The River, the Mound-Shaped Hill and the Royal Saint: The links between the Vasilikos River, “Tenta”, and St Helena (Ayia Eleni)

One of the great stories hovering over southern Cyprus concerns the legend of St Helena and the Holy Cross. According to all versions of the local legend, some of the events recounted in the story happened in and around the Vasilikos River, one of the great historic river valleys of the island’s South Coast.

 

The Vasilikos River and Its Name

With source areas and tributary streams in the high eastern Troodos Mts near Layia Village, the Vasilikos flows past rich copper deposits in the Upper and Lower Pillow Lava zones, before entering the white chalky limestone areas near Kalavasos Village in the western Larnaca District.

Sometimes people translate the Greek name of the river, Vasilikos Potamos, into English as the “King’s River.” However, this is in fact not accurate and slightly misleading. The name of the river is connected to the story and legend of St Helena and her shipwreck with the Holy Cross (sometimes referred to as “the True Cross” or in Greek “O Timios Stavros”). Helana, who was the mother of the Emporeror Constantine the Great, is usually shown in Byzantine representational art with a crown on her head, and is sometimes called “a Queen.” Research into the topographic name “Vasilikos” offers the best English translation of Vasilikos Potamos as the “Royal River.” We can refer to the entry for this river in Jack Goodwin’s all-encompassing work “An Historical Toponomy of Cyprus”:

 

 

Local Legends and Oral Traditions

It’s probably not too far a stretch to say that for generations –quite possibly for dozens of generations—virtually every person born and raised or even connected to Kalavasos Village has heard and knows the story of the St Helena and her shipwreck with the Holy Cross somewhere on the coastal area adjacent to the modern village of Zyyi. That’s a location at or just next to the delta of the Vasilikos River. This puts the shipwreck location more or less where the Vasilikos Cement Works stands today.

Given data:
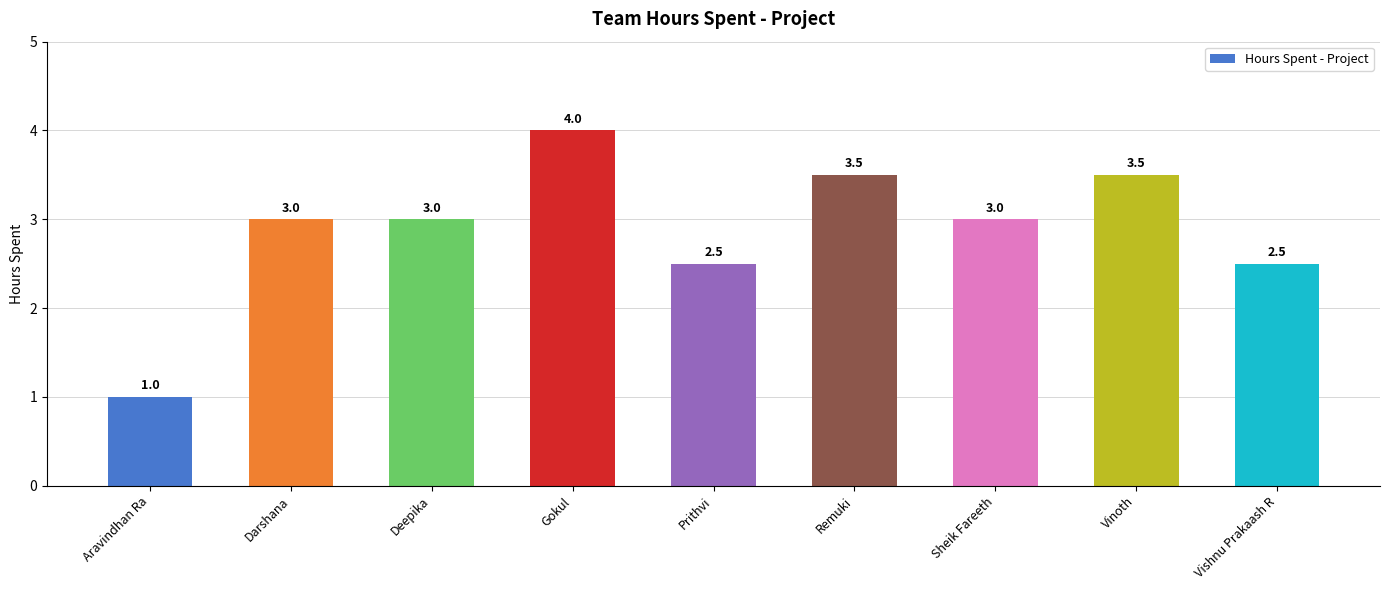

Count the values in the range 2 to 3.

5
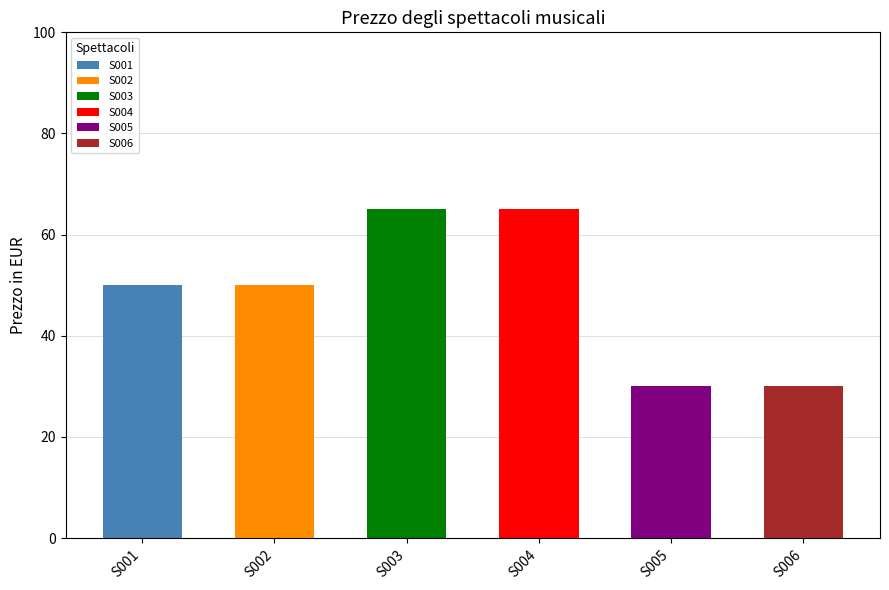

Which category has the lowest value across all series?

S005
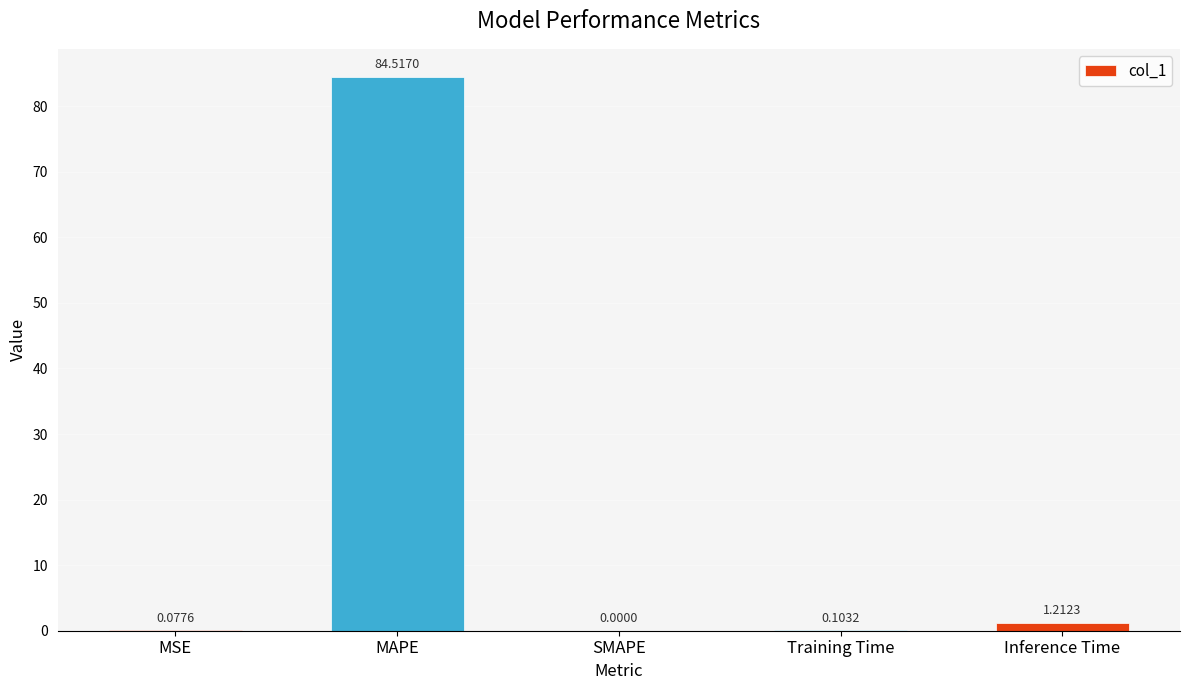

Are the bars horizontal?

No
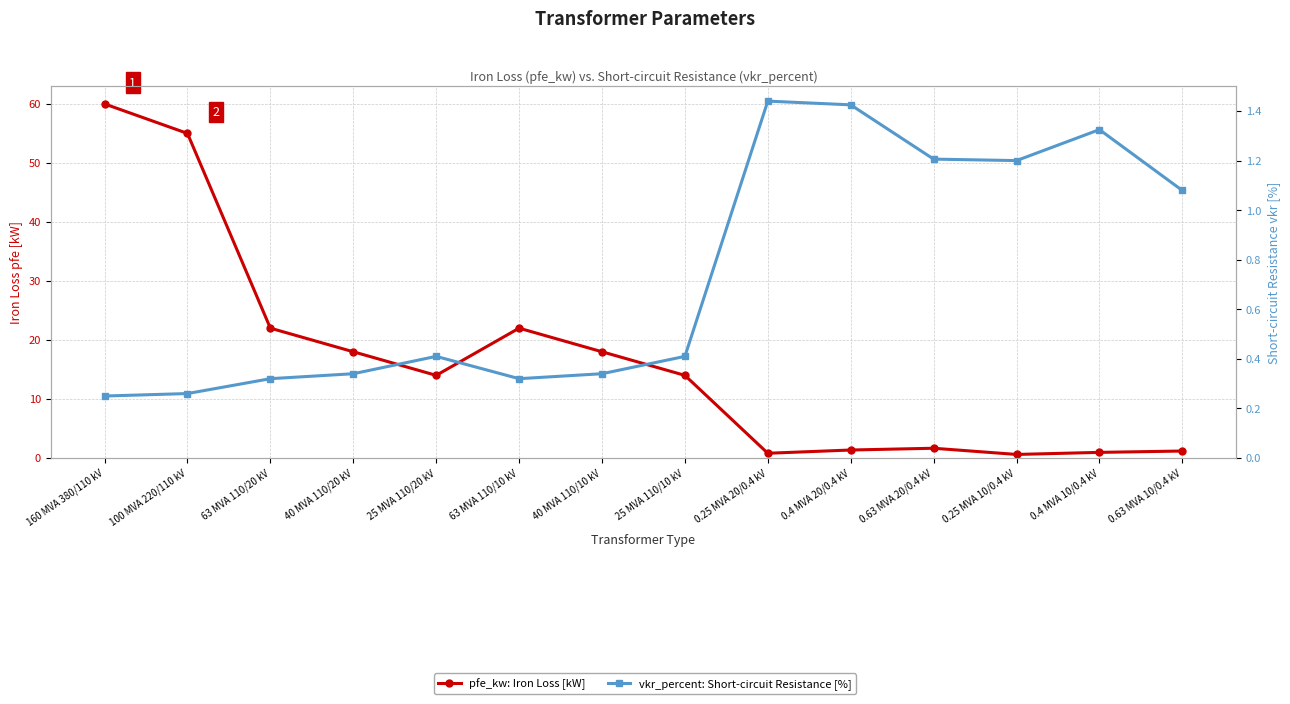

Reading left to right, transcribe all the data shown in this chart.

pfe_kw: Iron Loss [kW]: 160 MVA 380/110 kV=60.0	100 MVA 220/110 kV=55.0	63 MVA 110/20 kV=22.0	40 MVA 110/20 kV=18.0	25 MVA 110/20 kV=14.0	63 MVA 110/10 kV=22.0	40 MVA 110/10 kV=18.0	25 MVA 110/10 kV=14.0	0.25 MVA 20/0.4 kV=0.8	0.4 MVA 20/0.4 kV=1.4	0.63 MVA 20/0.4 kV=1.6	0.25 MVA 10/0.4 kV=0.6	0.4 MVA 10/0.4 kV=0.9	0.63 MVA 10/0.4 kV=1.2
vkr_percent: Short-circuit Resistance [%]: 160 MVA 380/110 kV=0.2	100 MVA 220/110 kV=0.3	63 MVA 110/20 kV=0.3	40 MVA 110/20 kV=0.3	25 MVA 110/20 kV=0.4	63 MVA 110/10 kV=0.3	40 MVA 110/10 kV=0.3	25 MVA 110/10 kV=0.4	0.25 MVA 20/0.4 kV=1.4	0.4 MVA 20/0.4 kV=1.4	0.63 MVA 20/0.4 kV=1.2	0.25 MVA 10/0.4 kV=1.2	0.4 MVA 10/0.4 kV=1.3	0.63 MVA 10/0.4 kV=1.1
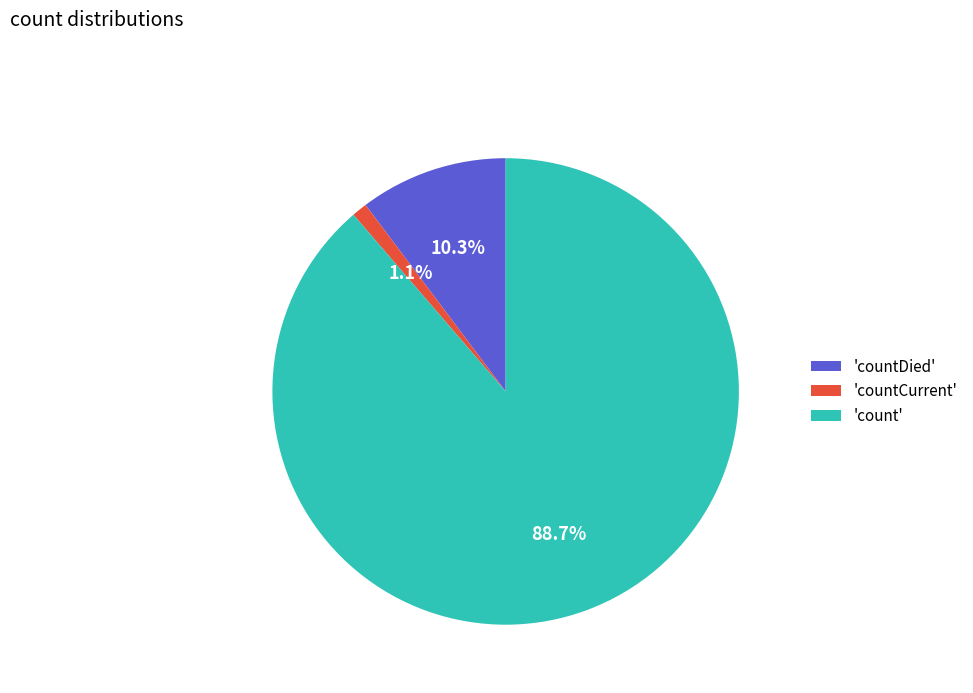

Which category has the smallest portion of the pie?

'countCurrent'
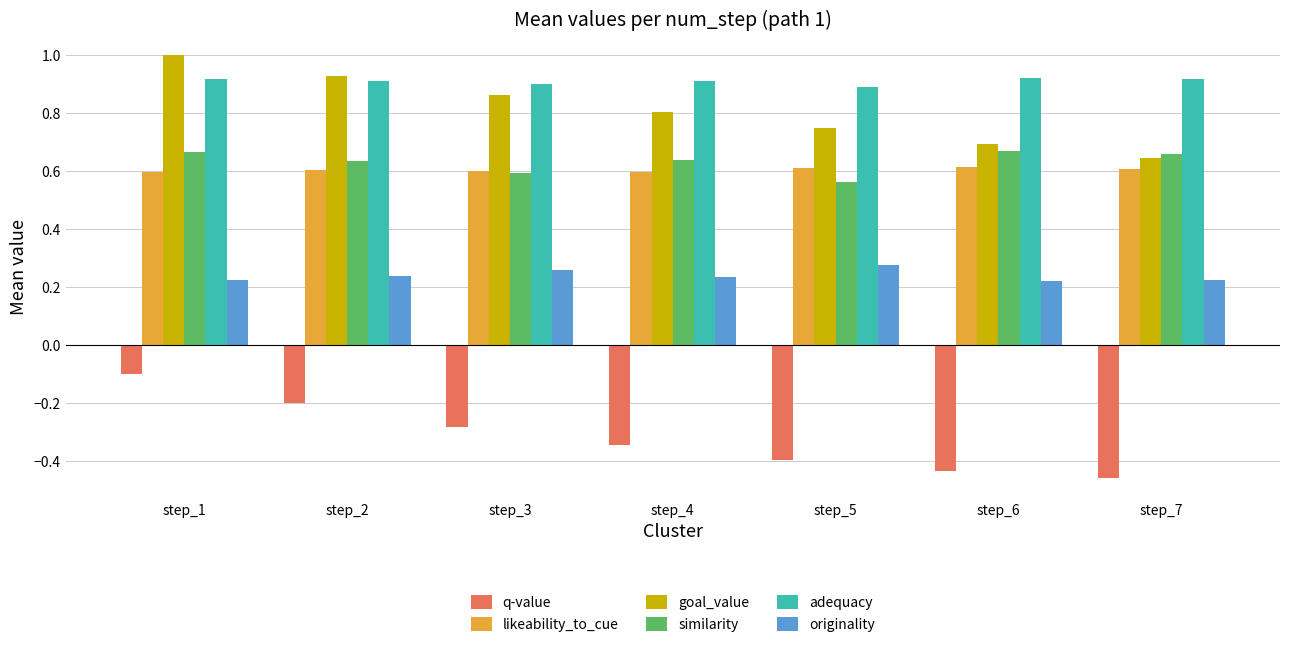

At which category is the sum across all series the highest?

step_1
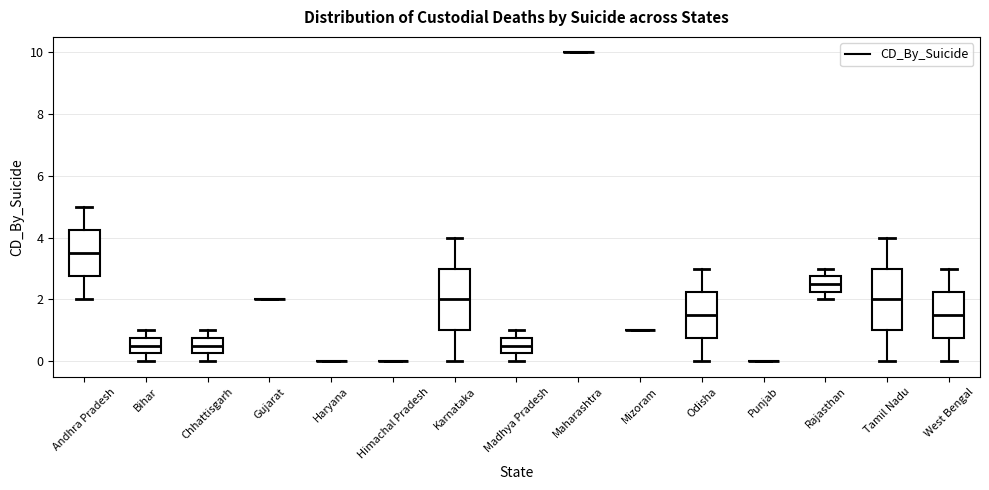

Reading left to right, read every box against the y-axis: the position of its median line, the range the box covers, and the ends of its whiskers. The values are not printed on the chart, so give them approximately, as read against the axis.

Andhra Pradesh: median 3.6, box 2.8 to 4.2, whiskers 2.0 to 5.0
Bihar: median 0.6, box 0.2 to 0.8, whiskers 0.0 to 1.0
Chhattisgarh: median 0.6, box 0.2 to 0.8, whiskers 0.0 to 1.0
Gujarat: box collapsed to a line at 2.0, whiskers 2.0 to 2.0
Haryana: box collapsed to a line at 0.0, whiskers 0.0 to 0.0
Himachal Pradesh: box collapsed to a line at 0.0, whiskers 0.0 to 0.0
Karnataka: median 2.0, box 1.0 to 3.0, whiskers 0.0 to 4.0
Madhya Pradesh: median 0.6, box 0.2 to 0.8, whiskers 0.0 to 1.0
Maharashtra: box collapsed to a line at 10.0, whiskers 10.0 to 10.0
Mizoram: box collapsed to a line at 1.0, whiskers 1.0 to 1.0
Odisha: median 1.6, box 0.8 to 2.2, whiskers 0.0 to 3.0
Punjab: box collapsed to a line at 0.0, whiskers 0.0 to 0.0
Rajasthan: median 2.6, box 2.2 to 2.8, whiskers 2.0 to 3.0
Tamil Nadu: median 2.0, box 1.0 to 3.0, whiskers 0.0 to 4.0
West Bengal: median 1.6, box 0.8 to 2.2, whiskers 0.0 to 3.0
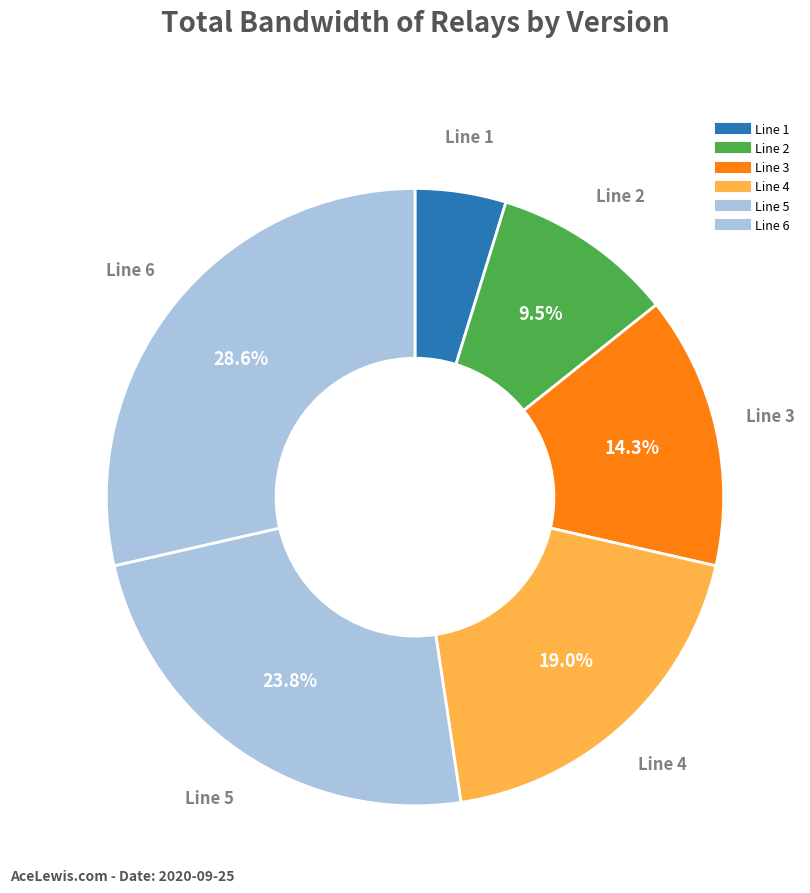

Which slice is the smallest?

Line 1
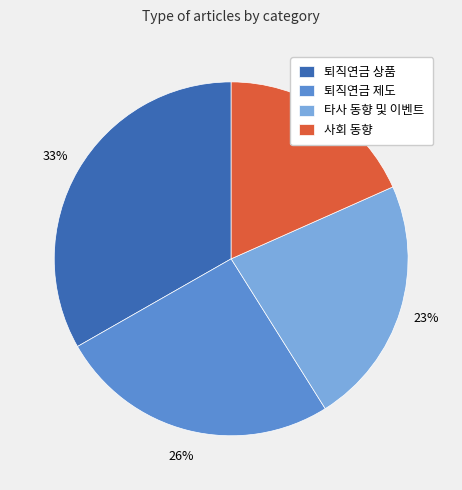

How many slices are in this pie chart?

4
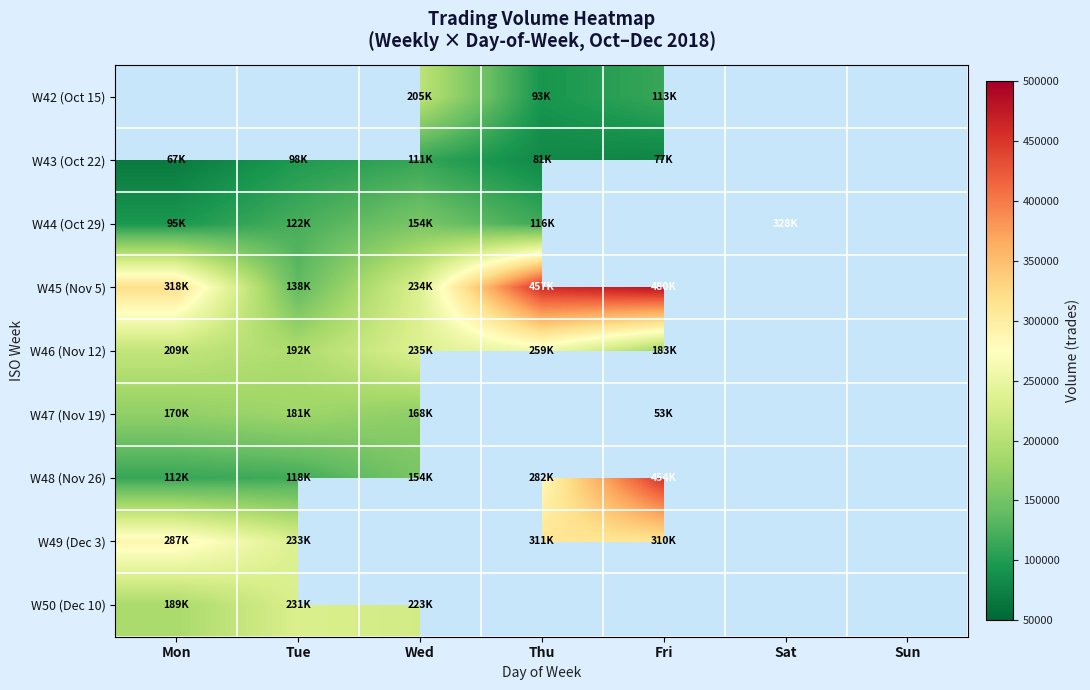

How many categories are shown in the chart?

7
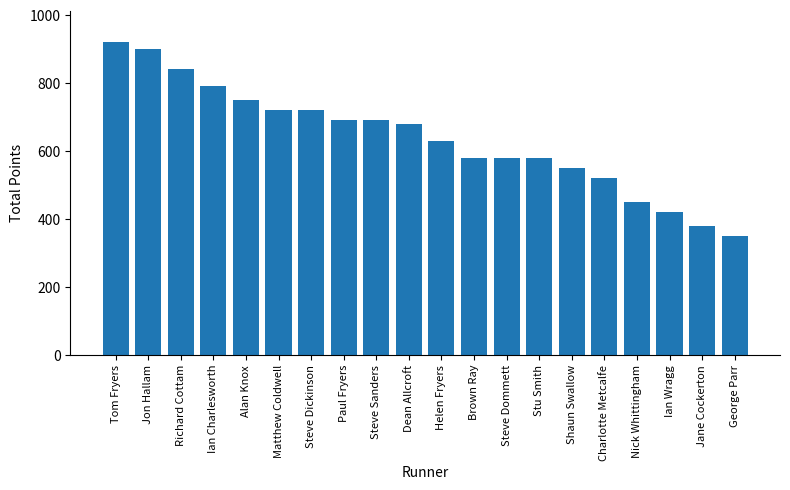

What is the average value?

637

Instructions:
[1] Decide whether each statement agrees with the text about the Vasilikos River, answering yes or no and quoting the deciding words: (a) The river's source areas lie in the high eastern Troodos Mts near Layia Village. (b) The text calls "King's River" an accurate translation of Vasilikos Potamos. (c) The shipwreck location is put roughly where the Vasilikos Cement Works stands today.
[2] Write out the lines of the records from the one with "Which slice is the smallest?" through the end of the records, leaving the pictures out.

Results in order:
[1]
(a) Yes: "With source areas and tributary streams in the high eastern Troodos Mts near Layia Village"
(b) No: "However, this is in fact not accurate and slightly misleading."
(c) Yes: "This puts the shipwreck location more or less where the Vasilikos Cement Works stands today."

[2]
Which slice is the smallest?

Line 1

How many slices are in this pie chart?

4

How many categories are shown in the chart?

7

What is the average value?

637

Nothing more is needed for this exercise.